On Energy, the Path is Clear: Lower Taxes, Less Regulation
May 21st, 2008 by Peter SudermanYesterday, I listened in to a blogger conference call with Peter Robertson, Vice Chairman of Chevron’s board. Much of the call naturally centered on gas prices and, of course, the basic issues of supply and demand which drive pump prices. I can’t say I agreed with his statements about the need for biofuels (I’ve been pretty clear on where I stand on that), but Robertson was pretty effective in making a single point: The only way to bring prices down is to increase the supply. And if Congress wants to take action, the best way to do that is to get rid of the myriad regulatory barriers that impede investment.
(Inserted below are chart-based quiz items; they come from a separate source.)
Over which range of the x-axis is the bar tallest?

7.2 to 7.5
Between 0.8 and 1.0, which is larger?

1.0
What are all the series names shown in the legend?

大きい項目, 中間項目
Right now, the U.S. actually employs far less of its offshore drilling capacity than many other countries – even European countries. Denmark, for example, leases 100% of its offshore capacity; the U.K. uses nearly all. Here in the U.S., on the other hand, regulations prohibit exploration of 85% of the continental outer shelf.
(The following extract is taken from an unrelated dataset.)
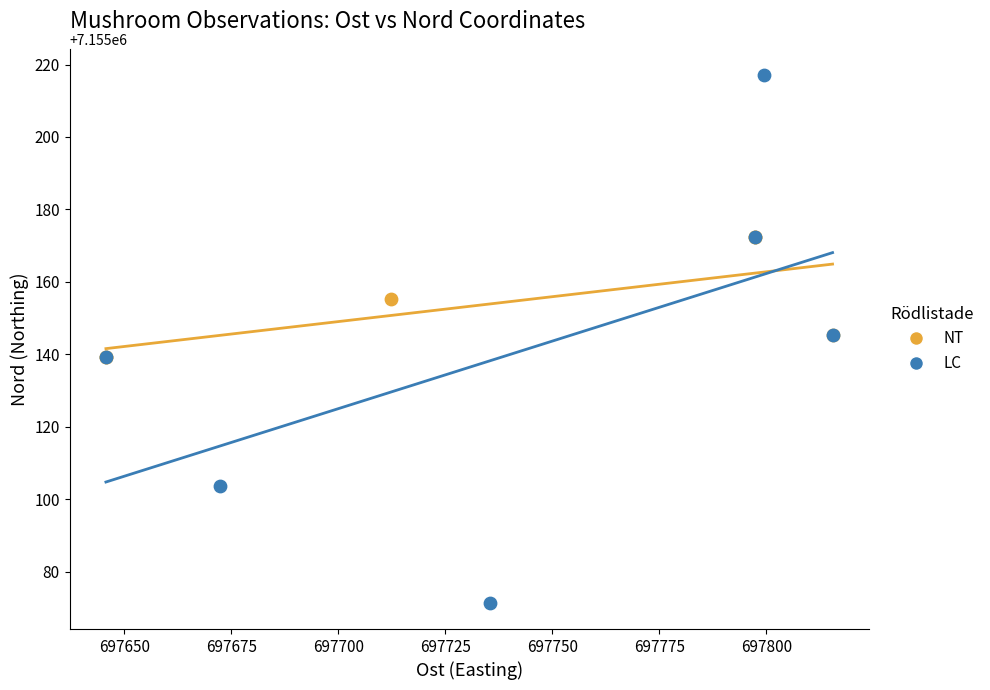

Which series reaches the maximum Y coordinate?

LC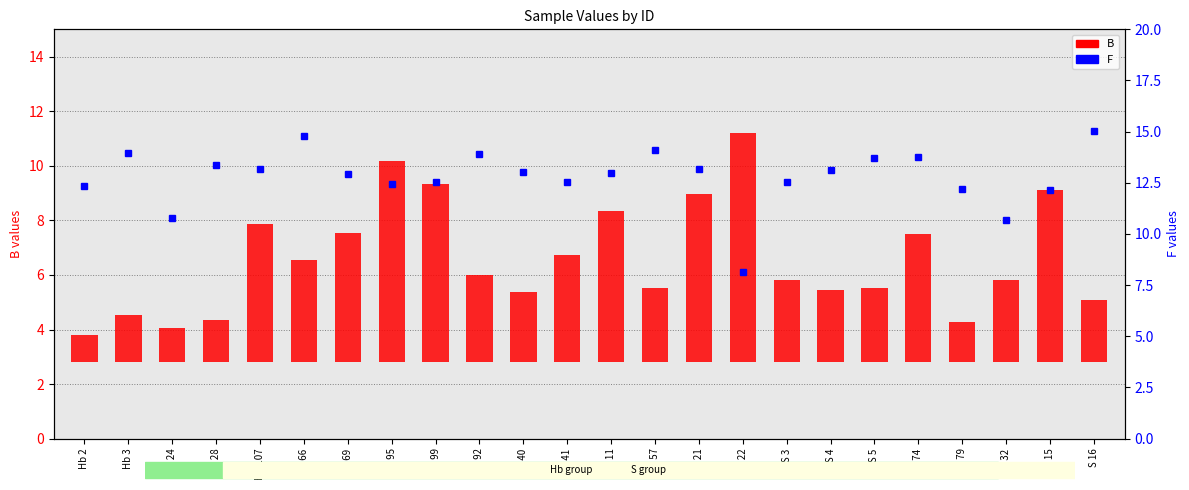

Are the bars grouped side by side (vs. stacked)?

Yes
We hear a lot about, say, ANWR, but the regulatory barriers to expanding production even at uncontroversial sites is high; Robertson said that at one location near San Diego, Chevron had been trying to get an expansion permit now for four years.
Meanwhile, every few years or so, Congress tries to impose “windfall profits” taxes on oil companies – taxes that are sure to discourage investment and drive up prices. (These efforts seem to ignore the fact that the total amount of income tax oil companies pay has already shot up more than 600% since 2002, to more than $90 billion a year. )
There’s obviously no perfect, easy legislative solution to gas prices. But the sort of obstructionism we see now from energy regulators certainly isn’t going to move us in the right direction.
May 21st, 2008 at 5:56 pm
LOL…when is “Lower Taxes, Less Regulation” NOT you’re solution for everything?? That’s what being a partisan is all about IMO.
“The only way to bring prices down is to increase the supply.”
And of course you’re in favor of supply-side solutions…lol…lowering demand by doing things more efficiently is right out…lol…
As far as “offshore drilling capacity”, yea…those raving liberal Governors in FL & CA need to get on the band-wagon with ruining their coastlines.
“taxes that are sure to discourage investment and drive up prices.”
Except for the little fact that the last time they were employed in the 1980s, the price of oil fell…ooopppss…
May 21st, 2008 at 7:58 pm
I’m really serious with this question: What part of finite resource do you not understand?
Even if you think oil will last 300 years, at some point your ancestors will pay the price for the blinders you wear coming down the stretch.
You’re right about one thing, we should encourage investment… like Chevron’s investment in geothermal, or BP’s investment in solar, or the federal government’s investment in creating a fair playing field for renewables. I don’t even mind if the feds don’t extend the ITC for renewables so long as we stop subsidizing a 150 year old industry that continues to enjoy record profits. Fair is fair right. No subsidies for renewables, no subsidies for burning fossil fuels.
Less regulation, if you mean it sincerely, also means that we don’t line the pockets of the oil industry with tax credits to ensure that they’ll keep drilling for the expensive oil once the cheap stuff has gone up and smoke (in the coming months).
Have you guys thought about who will fund this sad site once oil hits $250/barrell… We won’t have the luxury to wear blinders then… Good luck!
Freedom does work. Freedom from foreign oil, freedom from any oil, freedom from that which is killing us… What a concept!